_ATIVIDADE 1_.
Responda com base no texto sobre a substituição de Mandetta:
(a) Quantas pessoas haviam morrido no país por causa do coronavírus até ontem?
(b) Qual é a especialidade médica de Nelson Teich?
(c) Que informação o Exército pede às prefeituras fluminenses?
_ATIVIDADE 2_. De acordo com o texto sobre a substituição de Mandetta, por que o presidente se dispõe a correr o risco de abrir o comércio?
_ATIVIDADE 3_. Prossiga o texto sobre a substituição de Mandetta a partir da última frase apresentada.

_TEXTO FORNECIDO_.

A volta do país à normalidade, desejo de todos, não pode ser feita sem fundamentação técnica
Uma dedução lógica indica que, se Bolsonaro demitiu Luiz Henrique
Mandetta por discordar do isolamento social, Nelson Teich, o substituto,
foi nomeado para executar o desejo presidencial. A realidade, no
entanto, pode abalar este raciocínio no que ele tem de inflexível. À
margem deste conflito, em que política se mistura com saúde pública, a
vida real segue sua marcha junto com o avanço da epidemia do
coronavírus, responsável até ontem pela morte de mais de 2 mil pessoas
no país, marca alcançada no dia da posse de Teich. O Exército,
sugestivamente, pede informações a prefeituras fluminenses sobre a
capacidade de seus cemitérios.
Menos tenso que na véspera ao anunciar a saída de Mandetta e sua troca
pelo oncologista Nelson Teich, o presidente, na posse do novo ministro,
explicitou sua preocupação prioritária com os estragos provocados pelo
isolamento na economia. Sem circulação de pessoas, o comércio é
estrangulado. E abrir o comércio é um risco que o presidente disse que
correrá. Voltou a falar da sua preocupação com o desemprego, afirmando
que deseja evitar que o custo da terapia, o isolamento, seja maior que o
prejuízo da doença.

_DADOS FORNECIDOS_.
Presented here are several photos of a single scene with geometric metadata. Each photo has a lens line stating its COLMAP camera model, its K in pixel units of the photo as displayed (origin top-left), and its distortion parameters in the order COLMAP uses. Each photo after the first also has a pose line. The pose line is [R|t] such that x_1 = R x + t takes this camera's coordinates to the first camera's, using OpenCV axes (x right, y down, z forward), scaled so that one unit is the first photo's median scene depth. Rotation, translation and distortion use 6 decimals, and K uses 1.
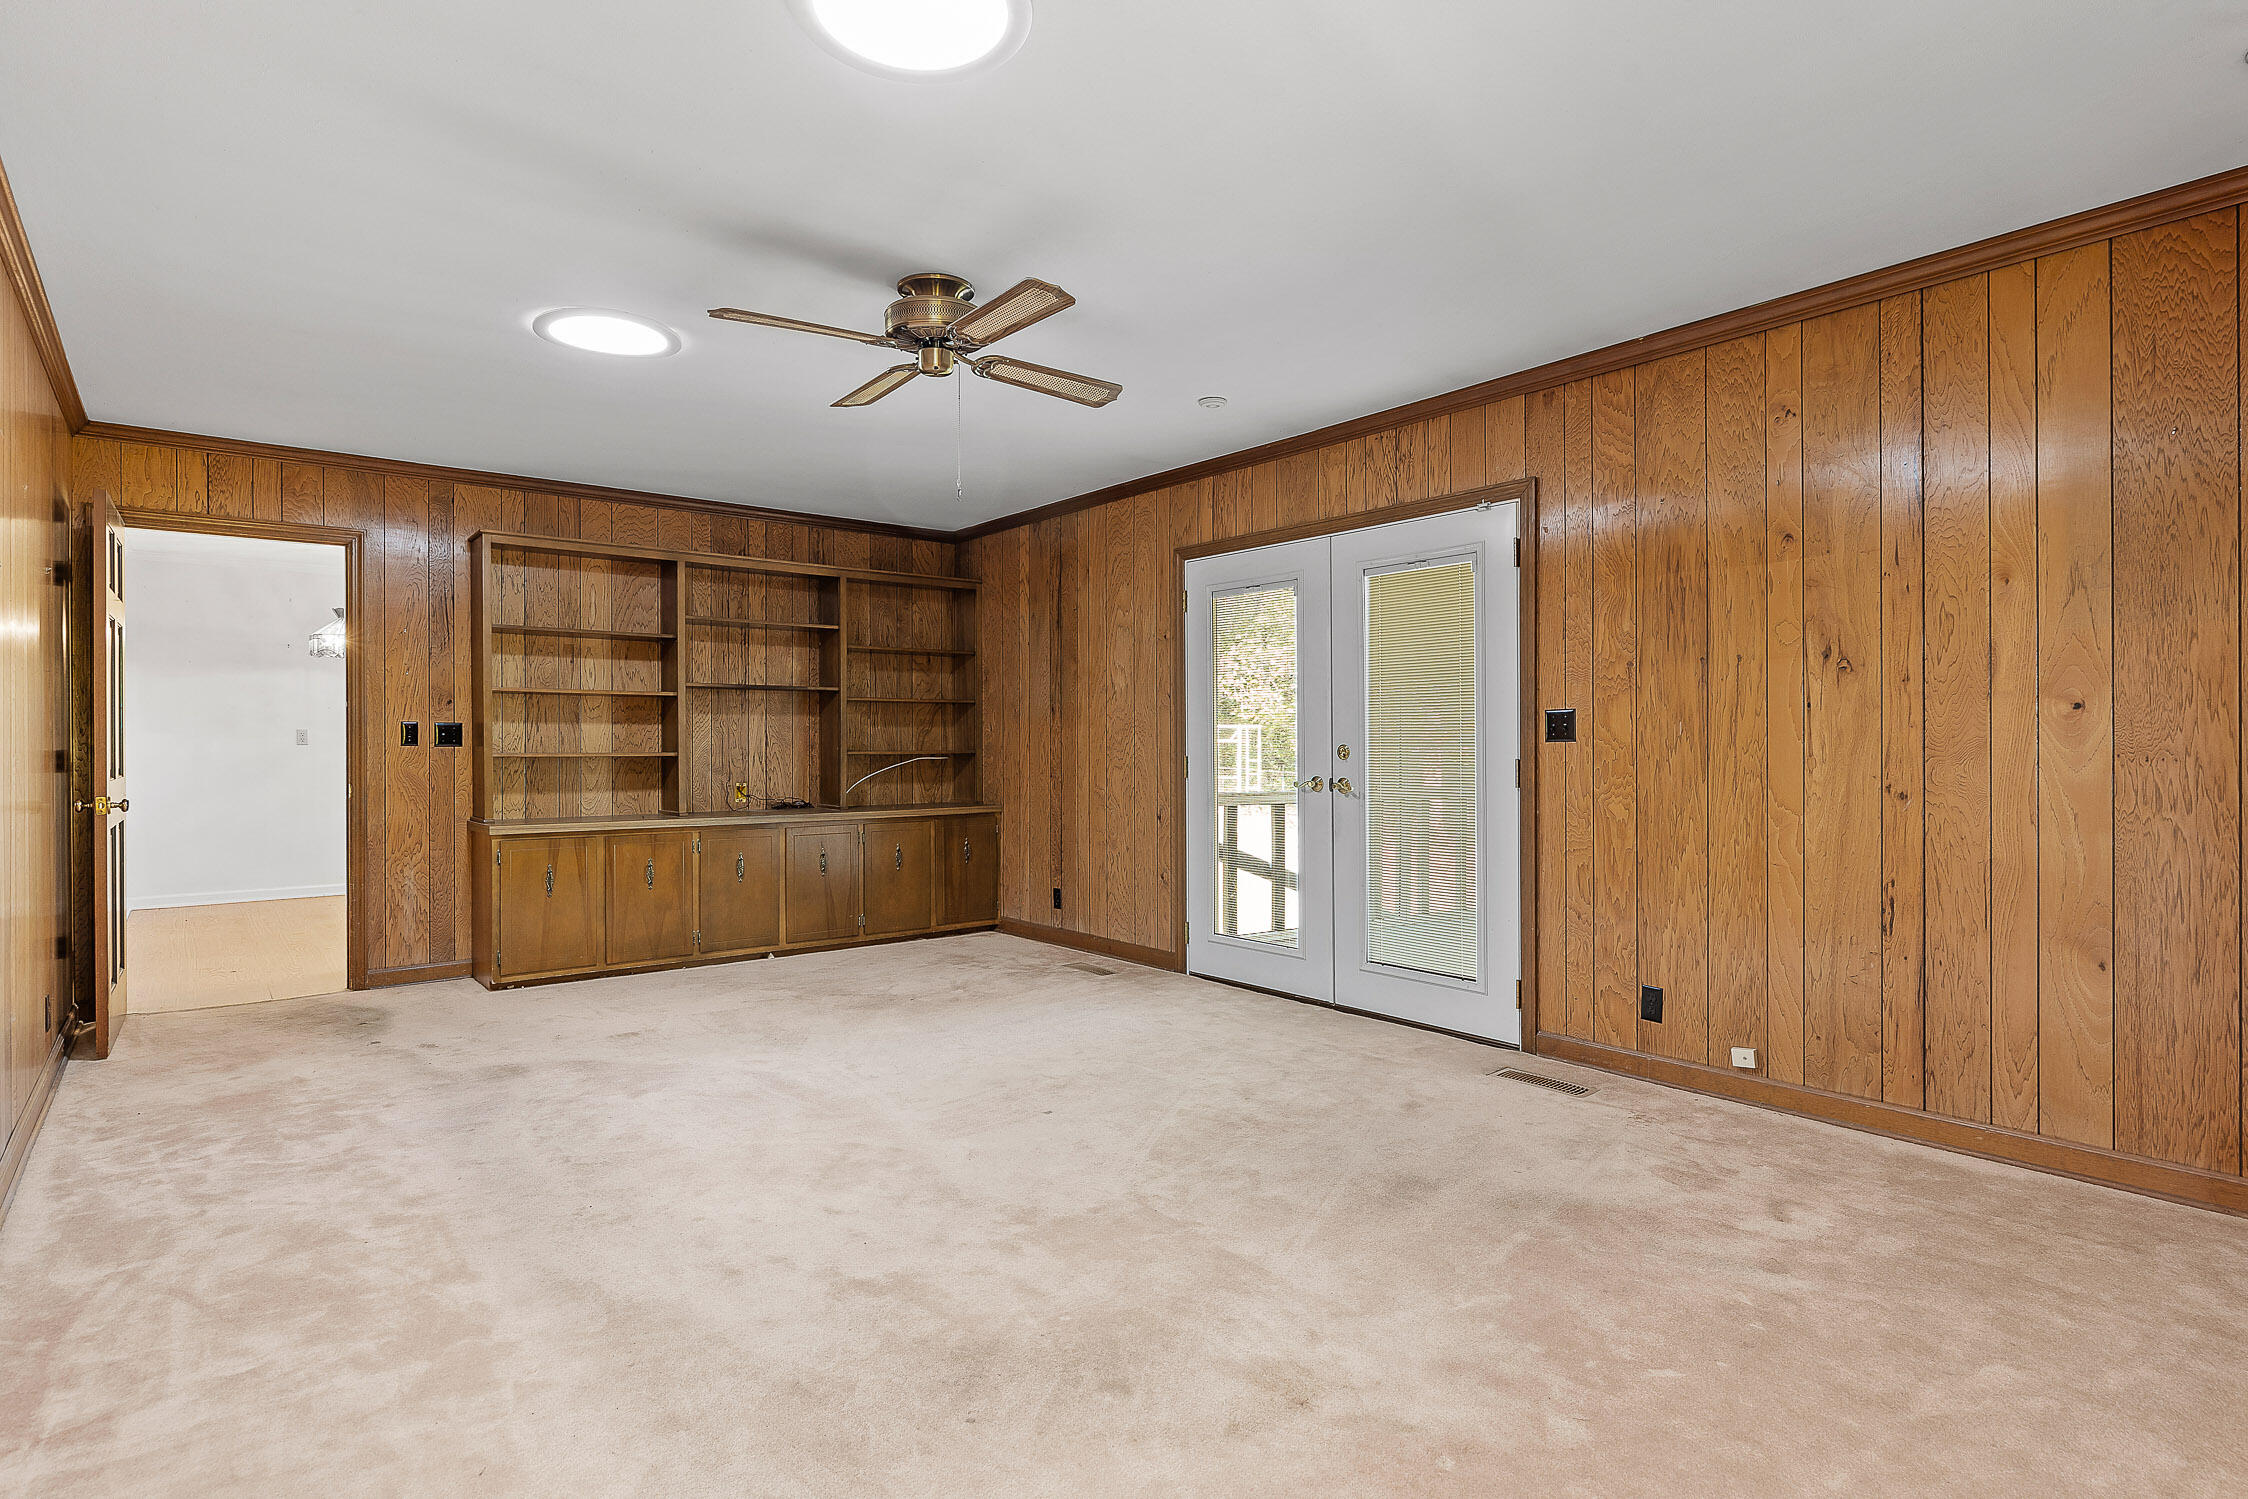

_ESPAÇO DE RESPOSTA 1_.
(a) Mais de 2 mil pessoas.
(b) Oncologia; ele é oncologista.
(c) A capacidade de seus cemitérios.

_ESPAÇO DE RESPOSTA 2_. Sem a circulação de pessoas, o comércio é estrangulado, e o presidente se preocupa com os estragos do isolamento na economia e com o desemprego. Ele deseja evitar que o custo da terapia, o isolamento, seja maior que o prejuízo da doença.

_ESPAÇO DE RESPOSTA 3_.
Bolsonaro sugeriu a Teich fazer uma média aritmética simples: somá-lo
com Mandetta e dividir por dois. Numa epidemia em que a rapidez da
disseminação do vírus supera a capacidade de os sistemas de saúde no
mundo, inclusive o desenvolvido, salvarem a vida de todos os infectados,
uma simples média não será capaz de estabelecer uma estratégia para o
combate à Covid-19. Neste sentido, a proposta do novo ministro de criar e
alimentar bancos de dados para ajudar nas tomadas de decisão é correta.
Testar, também, ninguém discute. Mas é preciso saber como, com a
escassez de kits de testagem. [a testagem tem sido exitosa como meio de combate ao contágio e, consequentemente, à expansão da Covid-19 - a Coreia do Sul venceu a pandemia, tendo a testagem como arma principal, com índice de letalidade inferior a 0,5%.
O risco é que um testado negativo, pode por uma, digamos, falta de sorte, presente em todas as pandemias, ser contaminado instantes depois ter fornecido o material para testagem.]
Fortalecer as bases técnicas para a definição do que fazer é sempre o
melhor caminho.
A suspensão [também a manutenção] do isolamento não pode depender apenas do
desejo de autoridades políticas.
Nos Estados Unidos, onde o presidente
Donald Trump também se choca com governadores pelo mesmo motivo — queria
apressar a suspensão de quarentenas e distanciamento social —, seu
governo acaba de apresentar proposta de um plano com três fases para o
retorno do país à vida normal. Cada uma delas com metas objetivas que
precisam ser alcançadas para que haja a liberalização. Não é mesmo
assunto a ser resolvido numa penada.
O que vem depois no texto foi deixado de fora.